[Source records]
--- START ---
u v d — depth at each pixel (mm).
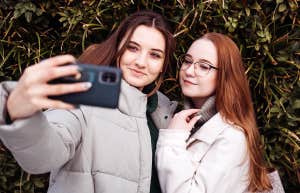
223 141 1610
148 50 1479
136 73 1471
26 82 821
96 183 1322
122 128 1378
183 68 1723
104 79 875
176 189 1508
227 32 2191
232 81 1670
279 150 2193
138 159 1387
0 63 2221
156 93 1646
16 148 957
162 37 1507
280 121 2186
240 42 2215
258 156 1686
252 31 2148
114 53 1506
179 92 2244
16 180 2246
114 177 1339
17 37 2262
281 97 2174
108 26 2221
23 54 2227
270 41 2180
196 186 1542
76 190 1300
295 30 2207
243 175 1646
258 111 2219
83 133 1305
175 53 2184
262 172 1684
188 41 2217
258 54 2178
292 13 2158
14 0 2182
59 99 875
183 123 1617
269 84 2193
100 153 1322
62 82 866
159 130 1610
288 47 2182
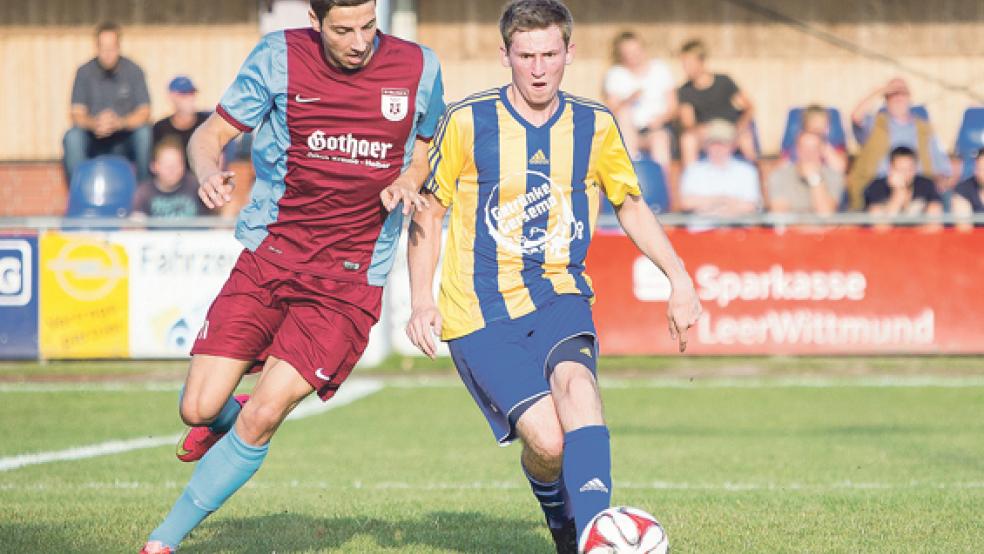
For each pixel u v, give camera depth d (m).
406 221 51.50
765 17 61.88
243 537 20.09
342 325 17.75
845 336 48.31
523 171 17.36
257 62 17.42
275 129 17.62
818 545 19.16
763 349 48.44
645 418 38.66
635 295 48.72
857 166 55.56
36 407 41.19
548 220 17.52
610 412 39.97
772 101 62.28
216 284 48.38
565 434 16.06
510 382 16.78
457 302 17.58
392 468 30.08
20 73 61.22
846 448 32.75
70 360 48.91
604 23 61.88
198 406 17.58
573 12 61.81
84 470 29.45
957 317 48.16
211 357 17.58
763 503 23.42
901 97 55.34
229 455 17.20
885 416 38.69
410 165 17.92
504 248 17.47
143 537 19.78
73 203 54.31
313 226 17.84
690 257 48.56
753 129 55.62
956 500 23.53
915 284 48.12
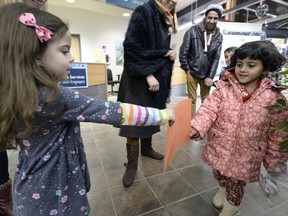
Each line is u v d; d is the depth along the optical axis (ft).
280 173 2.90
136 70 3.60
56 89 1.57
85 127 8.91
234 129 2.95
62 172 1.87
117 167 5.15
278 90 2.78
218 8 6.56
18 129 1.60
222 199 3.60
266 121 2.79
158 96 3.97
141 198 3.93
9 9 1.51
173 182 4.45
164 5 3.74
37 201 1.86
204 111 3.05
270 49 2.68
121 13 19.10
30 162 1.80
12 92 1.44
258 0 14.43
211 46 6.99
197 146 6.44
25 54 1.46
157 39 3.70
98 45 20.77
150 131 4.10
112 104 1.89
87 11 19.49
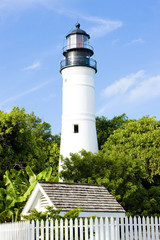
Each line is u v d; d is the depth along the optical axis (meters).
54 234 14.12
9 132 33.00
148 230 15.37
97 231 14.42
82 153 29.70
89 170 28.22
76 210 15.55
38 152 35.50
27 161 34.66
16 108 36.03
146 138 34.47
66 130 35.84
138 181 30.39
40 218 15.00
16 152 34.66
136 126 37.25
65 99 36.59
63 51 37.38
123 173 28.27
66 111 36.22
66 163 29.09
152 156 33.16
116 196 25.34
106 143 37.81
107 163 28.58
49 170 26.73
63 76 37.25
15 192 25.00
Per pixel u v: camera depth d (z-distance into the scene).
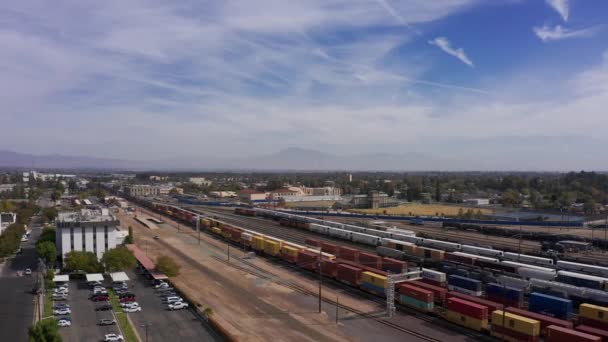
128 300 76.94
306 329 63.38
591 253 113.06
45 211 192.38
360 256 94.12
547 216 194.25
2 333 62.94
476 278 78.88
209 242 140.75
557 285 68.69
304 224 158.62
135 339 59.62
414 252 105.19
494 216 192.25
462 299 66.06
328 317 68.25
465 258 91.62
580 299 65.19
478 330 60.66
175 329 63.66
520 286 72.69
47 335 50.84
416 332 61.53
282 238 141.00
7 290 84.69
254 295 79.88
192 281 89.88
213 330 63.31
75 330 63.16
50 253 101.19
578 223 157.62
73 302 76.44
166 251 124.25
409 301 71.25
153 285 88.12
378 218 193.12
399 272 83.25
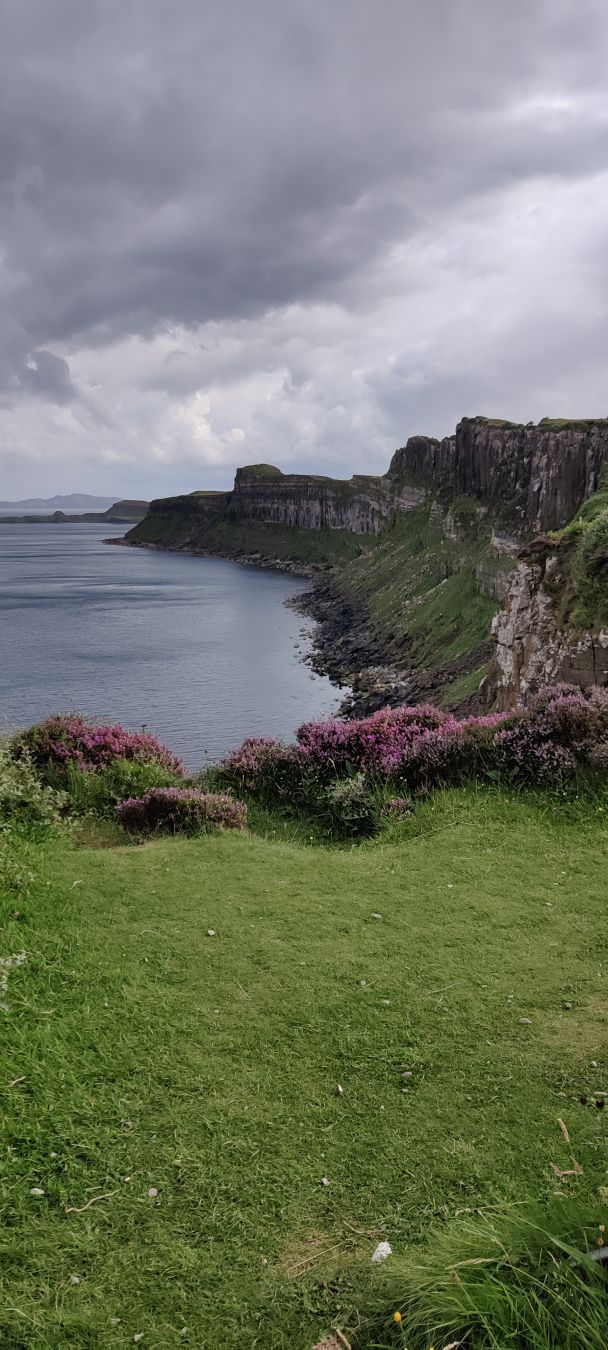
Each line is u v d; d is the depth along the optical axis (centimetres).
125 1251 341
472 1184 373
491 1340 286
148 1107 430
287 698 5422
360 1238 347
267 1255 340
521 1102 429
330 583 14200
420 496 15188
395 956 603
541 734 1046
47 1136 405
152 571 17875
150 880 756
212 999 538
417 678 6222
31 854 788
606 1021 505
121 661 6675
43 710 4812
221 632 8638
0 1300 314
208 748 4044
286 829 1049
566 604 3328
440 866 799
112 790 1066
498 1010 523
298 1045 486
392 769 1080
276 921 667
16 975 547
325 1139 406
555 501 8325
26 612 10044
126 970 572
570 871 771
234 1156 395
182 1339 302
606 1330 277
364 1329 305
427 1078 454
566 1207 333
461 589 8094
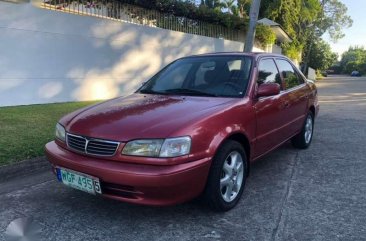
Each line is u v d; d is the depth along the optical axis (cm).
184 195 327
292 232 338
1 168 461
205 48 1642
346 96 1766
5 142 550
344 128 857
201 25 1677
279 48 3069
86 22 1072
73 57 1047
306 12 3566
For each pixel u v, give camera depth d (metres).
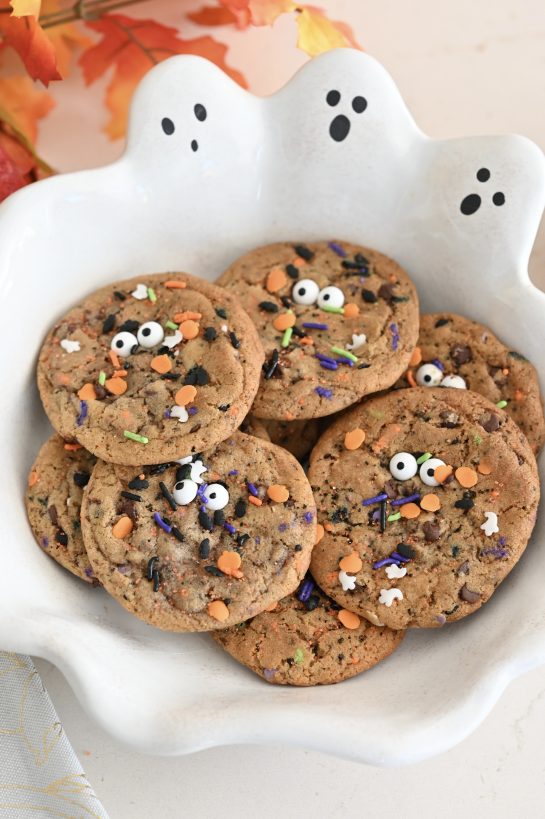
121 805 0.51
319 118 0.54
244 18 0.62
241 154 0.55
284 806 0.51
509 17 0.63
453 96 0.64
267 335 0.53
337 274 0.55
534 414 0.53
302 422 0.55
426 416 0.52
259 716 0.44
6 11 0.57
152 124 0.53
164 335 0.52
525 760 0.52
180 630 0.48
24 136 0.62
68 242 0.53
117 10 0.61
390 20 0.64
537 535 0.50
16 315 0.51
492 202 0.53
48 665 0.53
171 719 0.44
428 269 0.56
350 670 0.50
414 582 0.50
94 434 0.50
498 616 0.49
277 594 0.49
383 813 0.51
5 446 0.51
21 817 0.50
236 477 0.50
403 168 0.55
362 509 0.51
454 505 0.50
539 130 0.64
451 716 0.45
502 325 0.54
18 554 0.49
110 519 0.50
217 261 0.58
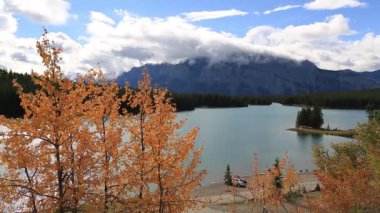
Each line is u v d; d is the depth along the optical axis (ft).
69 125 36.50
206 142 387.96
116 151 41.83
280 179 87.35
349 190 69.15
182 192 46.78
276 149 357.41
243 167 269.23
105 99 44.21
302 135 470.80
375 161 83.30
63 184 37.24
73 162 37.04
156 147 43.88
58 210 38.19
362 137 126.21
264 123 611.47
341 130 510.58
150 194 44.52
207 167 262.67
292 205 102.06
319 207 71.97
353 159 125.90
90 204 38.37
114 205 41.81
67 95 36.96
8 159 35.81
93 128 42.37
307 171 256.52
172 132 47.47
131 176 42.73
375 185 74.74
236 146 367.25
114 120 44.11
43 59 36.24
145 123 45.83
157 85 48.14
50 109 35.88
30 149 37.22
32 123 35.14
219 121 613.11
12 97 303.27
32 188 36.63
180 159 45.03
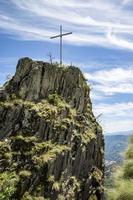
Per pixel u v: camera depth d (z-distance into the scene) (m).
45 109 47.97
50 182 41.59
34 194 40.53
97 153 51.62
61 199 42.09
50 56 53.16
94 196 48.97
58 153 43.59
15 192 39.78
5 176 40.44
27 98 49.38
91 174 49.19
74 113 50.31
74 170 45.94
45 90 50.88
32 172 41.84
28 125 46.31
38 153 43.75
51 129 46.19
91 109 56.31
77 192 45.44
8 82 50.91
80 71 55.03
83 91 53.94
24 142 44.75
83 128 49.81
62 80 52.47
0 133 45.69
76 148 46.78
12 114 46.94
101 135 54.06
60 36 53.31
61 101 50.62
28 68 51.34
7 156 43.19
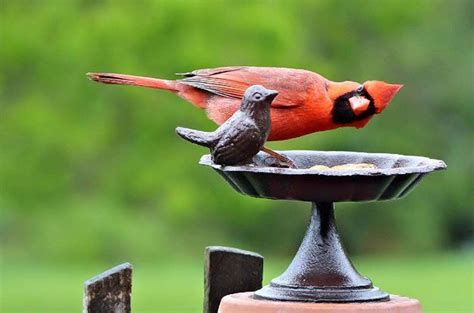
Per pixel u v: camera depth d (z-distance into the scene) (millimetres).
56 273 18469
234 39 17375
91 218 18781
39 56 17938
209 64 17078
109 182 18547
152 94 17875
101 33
--- END ---
• [Problem to solve] Between and including the line with "364 1329 305" and the line with "277 594 0.49", repeat every line exactly as it appears above, with pictures left out.

• [Response area]
364 1329 305
427 1078 454
566 1207 333
461 589 8094
Each line is u v d; d is the depth along the optical axis (cm).
184 195 327
292 232 338
1 168 461
205 48 1642
346 96 1766
5 142 550
344 128 857
201 25 1677
279 48 3069
86 22 1072
73 57 1047
306 12 3566
For each pixel u v, give camera depth d (metres).
121 805 0.51
319 118 0.54
244 18 0.62
241 154 0.55
284 806 0.51
509 17 0.63
453 96 0.64
267 335 0.53
337 274 0.55
534 414 0.53
302 422 0.55
426 416 0.52
259 716 0.44
6 11 0.57
152 124 0.53
164 335 0.52
525 760 0.52
180 630 0.48
24 136 0.62
68 242 0.53
117 10 0.61
390 20 0.64
537 535 0.50
16 315 0.51
492 202 0.53
48 665 0.53
171 719 0.44
428 269 0.56
350 670 0.50
414 582 0.50
94 434 0.50
498 616 0.49
277 594 0.49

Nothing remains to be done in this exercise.